Task details »
Please list each line of the listing below that contains the string "vergessen". Case counts.
<<<<
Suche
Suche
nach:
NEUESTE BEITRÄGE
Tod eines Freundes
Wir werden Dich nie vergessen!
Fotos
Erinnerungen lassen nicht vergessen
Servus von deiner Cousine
>>>>
Answer to the exercise »
Wir werden Dich nie vergessen!
Erinnerungen lassen nicht vergessen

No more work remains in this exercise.